(SUPPLIED DATA):

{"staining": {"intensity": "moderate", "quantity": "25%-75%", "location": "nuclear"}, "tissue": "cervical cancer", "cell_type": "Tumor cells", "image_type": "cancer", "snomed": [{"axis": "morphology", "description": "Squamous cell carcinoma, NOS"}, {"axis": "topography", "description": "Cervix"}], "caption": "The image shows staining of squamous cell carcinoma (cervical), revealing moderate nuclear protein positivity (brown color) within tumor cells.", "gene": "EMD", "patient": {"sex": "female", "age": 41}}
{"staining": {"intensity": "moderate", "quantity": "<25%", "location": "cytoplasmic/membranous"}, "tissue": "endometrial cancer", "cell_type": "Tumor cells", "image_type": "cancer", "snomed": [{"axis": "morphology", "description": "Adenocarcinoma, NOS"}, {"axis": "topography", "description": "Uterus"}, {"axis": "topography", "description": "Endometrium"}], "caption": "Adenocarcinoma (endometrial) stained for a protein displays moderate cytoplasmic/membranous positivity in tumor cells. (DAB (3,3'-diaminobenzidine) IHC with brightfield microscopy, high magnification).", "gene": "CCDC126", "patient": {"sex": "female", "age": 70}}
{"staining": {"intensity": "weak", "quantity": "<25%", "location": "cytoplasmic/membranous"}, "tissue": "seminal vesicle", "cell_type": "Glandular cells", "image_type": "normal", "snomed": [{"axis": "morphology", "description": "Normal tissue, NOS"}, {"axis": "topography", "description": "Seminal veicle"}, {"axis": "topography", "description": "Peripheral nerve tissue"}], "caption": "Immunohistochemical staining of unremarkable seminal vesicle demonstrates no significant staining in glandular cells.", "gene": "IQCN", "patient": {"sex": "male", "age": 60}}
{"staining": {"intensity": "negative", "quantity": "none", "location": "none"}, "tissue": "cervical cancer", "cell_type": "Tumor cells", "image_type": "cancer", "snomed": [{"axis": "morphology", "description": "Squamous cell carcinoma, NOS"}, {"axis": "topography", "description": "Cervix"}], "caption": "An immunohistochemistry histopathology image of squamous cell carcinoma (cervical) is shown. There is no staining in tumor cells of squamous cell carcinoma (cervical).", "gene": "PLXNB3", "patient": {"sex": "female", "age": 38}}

(EXERCISE):
Identify and extract each line of the listing that contains "Squamous".

(RESULT BELOW):
{"staining": {"intensity": "moderate", "quantity": "25%-75%", "location": "nuclear"}, "tissue": "cervical cancer", "cell_type": "Tumor cells", "image_type": "cancer", "snomed": [{"axis": "morphology", "description": "Squamous cell carcinoma, NOS"}, {"axis": "topography", "description": "Cervix"}], "caption": "The image shows staining of squamous cell carcinoma (cervical), revealing moderate nuclear protein positivity (brown color) within tumor cells.", "gene": "EMD", "patient": {"sex": "female", "age": 41}}
{"staining": {"intensity": "negative", "quantity": "none", "location": "none"}, "tissue": "cervical cancer", "cell_type": "Tumor cells", "image_type": "cancer", "snomed": [{"axis": "morphology", "description": "Squamous cell carcinoma, NOS"}, {"axis": "topography", "description": "Cervix"}], "caption": "An immunohistochemistry histopathology image of squamous cell carcinoma (cervical) is shown. There is no staining in tumor cells of squamous cell carcinoma (cervical).", "gene": "PLXNB3", "patient": {"sex": "female", "age": 38}}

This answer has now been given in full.